Document understanding data
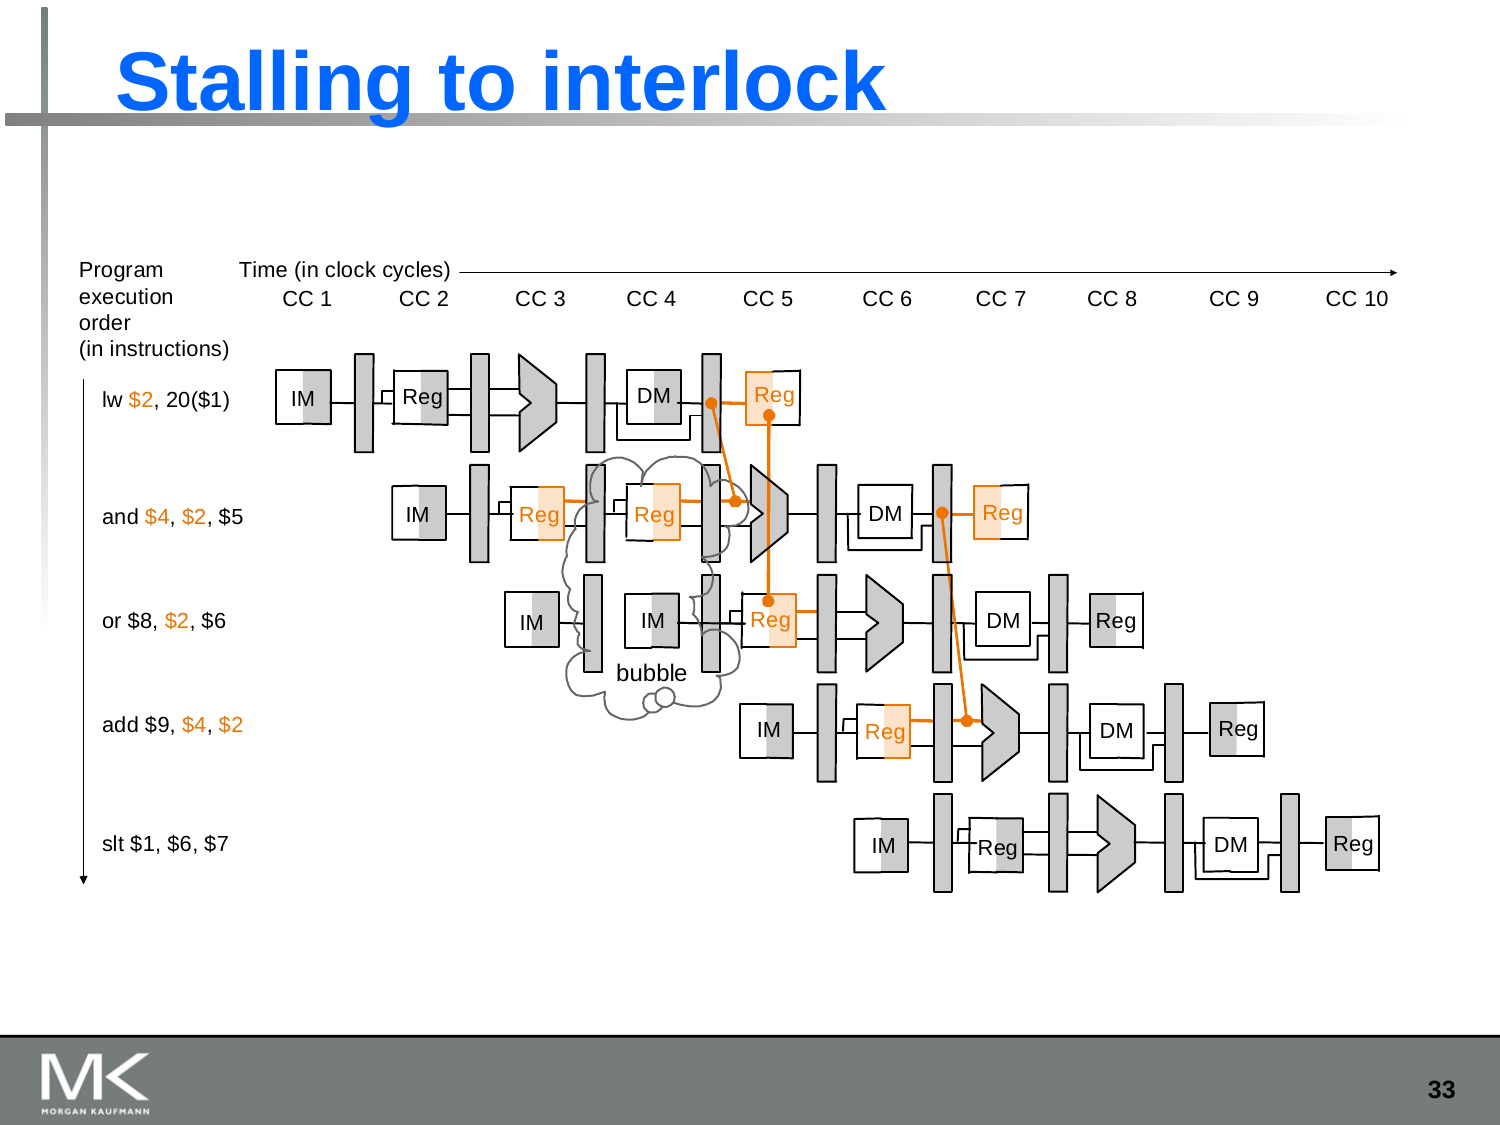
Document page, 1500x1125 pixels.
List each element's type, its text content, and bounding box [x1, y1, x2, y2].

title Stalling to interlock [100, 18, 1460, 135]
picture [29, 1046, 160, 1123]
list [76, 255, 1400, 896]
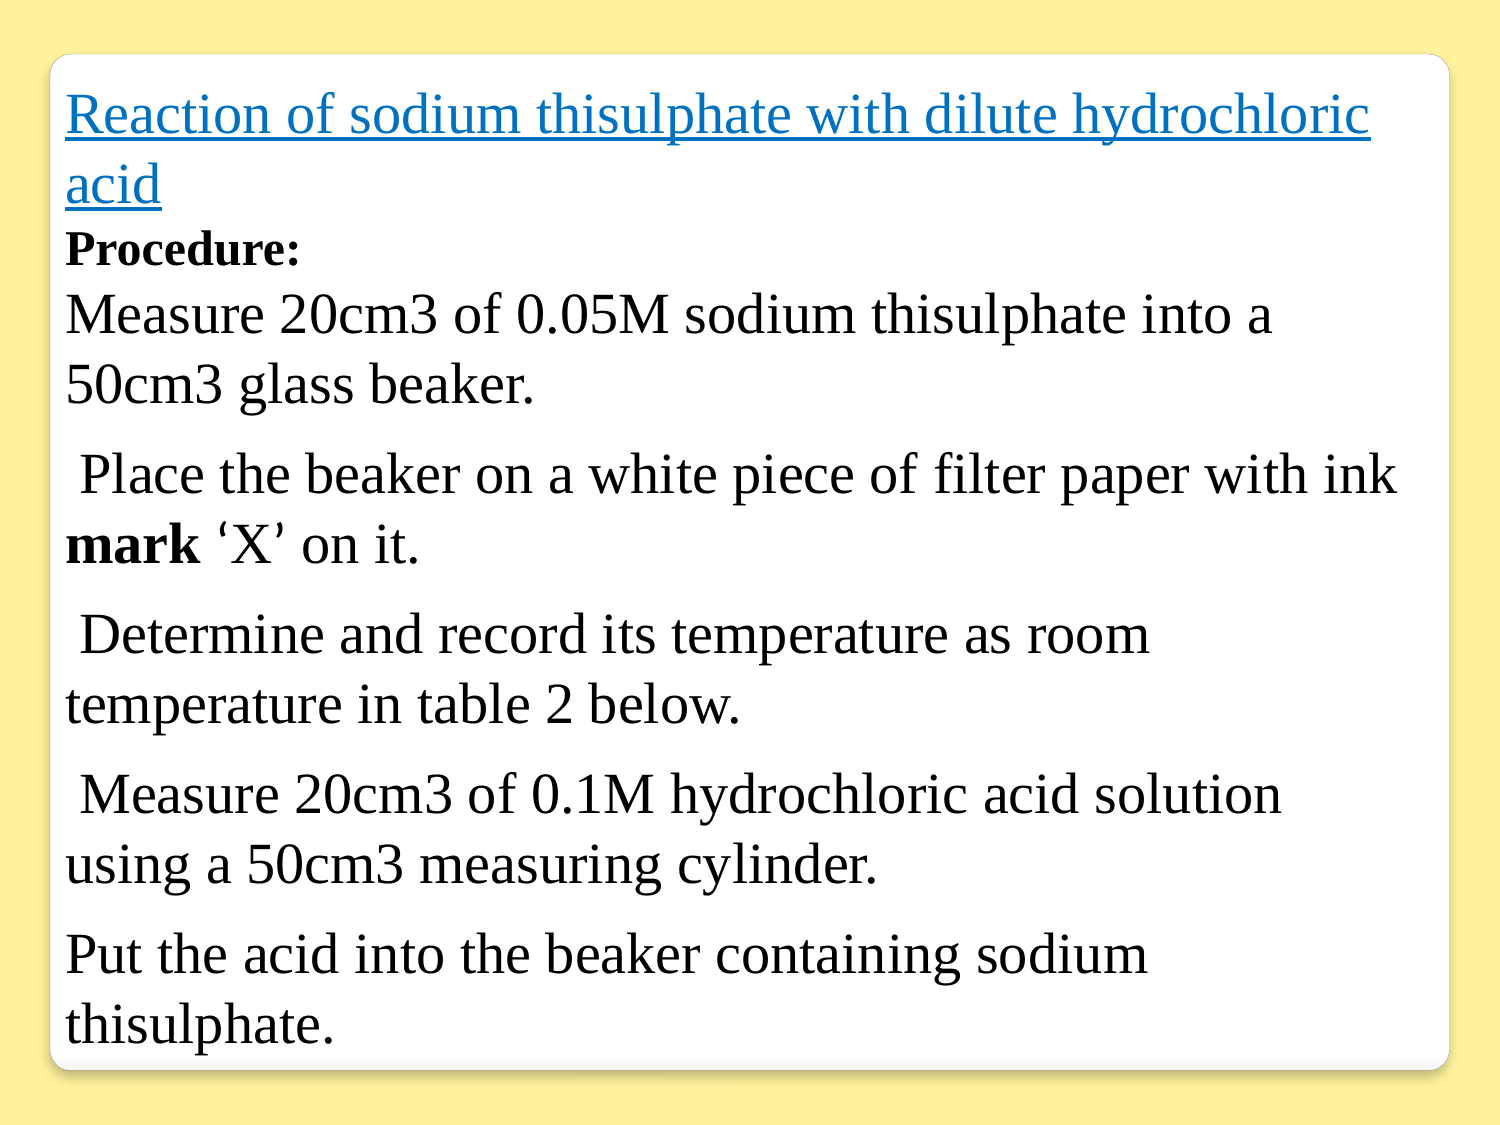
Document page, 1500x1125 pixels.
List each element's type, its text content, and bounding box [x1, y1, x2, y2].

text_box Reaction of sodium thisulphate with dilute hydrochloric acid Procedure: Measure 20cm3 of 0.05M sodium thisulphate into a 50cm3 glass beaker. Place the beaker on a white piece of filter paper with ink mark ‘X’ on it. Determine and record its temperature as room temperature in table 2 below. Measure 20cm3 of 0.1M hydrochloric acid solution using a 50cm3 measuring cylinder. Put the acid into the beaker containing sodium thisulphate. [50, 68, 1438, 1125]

▶ _What to work on_: Print every line above once more, exactly. Omit the pictures.

▶ _Answer below_:
Document page, 1500x1125 pixels.
List each element's type, its text content, and bounding box [x1, y1, x2, y2].

title Stalling to interlock [100, 18, 1460, 135]
picture [29, 1046, 160, 1123]
list [76, 255, 1400, 896]
Document page, 1500x1125 pixels.
List each element's type, its text content, and bounding box [x1, y1, x2, y2].

text_box Reaction of sodium thisulphate with dilute hydrochloric acid Procedure: Measure 20cm3 of 0.05M sodium thisulphate into a 50cm3 glass beaker. Place the beaker on a white piece of filter paper with ink mark ‘X’ on it. Determine and record its temperature as room temperature in table 2 below. Measure 20cm3 of 0.1M hydrochloric acid solution using a 50cm3 measuring cylinder. Put the acid into the beaker containing sodium thisulphate. [50, 68, 1438, 1125]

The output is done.